8. This pattern of dependence on renewable resources, although environmentally sound, was achieved at an exorbitant price. Levels of agricultural productivity were low, and large amounts of human energy were spent on fuelwood gathering (on the average, about two to six hours spent travelling four to eight kilometres per day per family to collect about 10 kilograms fuelwood).

9. Fetching water for domestic consumption also utilized a great deal of human energy (an average of one to five hours travelling up to six kilometers per day per household) to achieve an extremely low per capita water consumption of 17 liters per day.

10. Of the human energy for domestic activities, 46 per cent was spent on grazing livestock (5 to 8 hours/day/household), a crucial source of supplementary household income.

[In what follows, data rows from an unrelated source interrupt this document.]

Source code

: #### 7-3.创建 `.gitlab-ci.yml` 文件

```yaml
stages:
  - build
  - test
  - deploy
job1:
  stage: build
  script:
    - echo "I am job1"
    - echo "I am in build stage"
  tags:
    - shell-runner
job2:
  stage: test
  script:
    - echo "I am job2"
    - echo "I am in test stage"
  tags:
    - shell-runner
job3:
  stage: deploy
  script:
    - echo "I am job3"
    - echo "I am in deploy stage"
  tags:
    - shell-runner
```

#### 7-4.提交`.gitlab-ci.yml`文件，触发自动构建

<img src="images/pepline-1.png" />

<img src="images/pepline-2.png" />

11. Women provided the major part of human labour (53 per cent), especially in gathering fuel (42 per cent), fetching water (80 per cent), grazing livestock (15 per cent), and agriculture (44 per cent). Their labour contributions were vital to the survival of families, a point now well established in the global literature, but still neglected by planners and policy-makers.

12. Similarly, children contributed a crucial share of the labour for gathering fuelwood (25 per cent), fetching water (14 per cent), and grazing livestock (33 per cent). The critical importance of children's labour contributions in poor households has significant implications for population and education policies and programmes - but again, largely ignored.

13. Only 25 per cent of the houses in the "electrified" village of Pura had domestic connections for electric lighting; the remaining 75 per cent depended on kerosene lamps, and of these lamps, three quarters were open-wick type.

14. A very small amount of electricity -day), flowed into Pura, and even this was distributed in a highly inegalitarian way - 65 per cent going to the four irrigation pumpsets of three landowners, 28 per cent to illuminate 14 out of 56 houses, and the remaining 7 per cent to a single flour-mill owner.

Since the Pura study, many studies of rural energy consumption patterns have been conducted in developing countries (e.g., Barnett et al., 1982; Nkonoki and Sorenson, 1984; Smith, 1986). The specific numbers vary, depending upon region, agro-climatic zone, proximity to forests, availability of crop residues, prevalent cropping pattern, etc., but the broad features of Pura's energy consumption pattern outlined here were generally validated.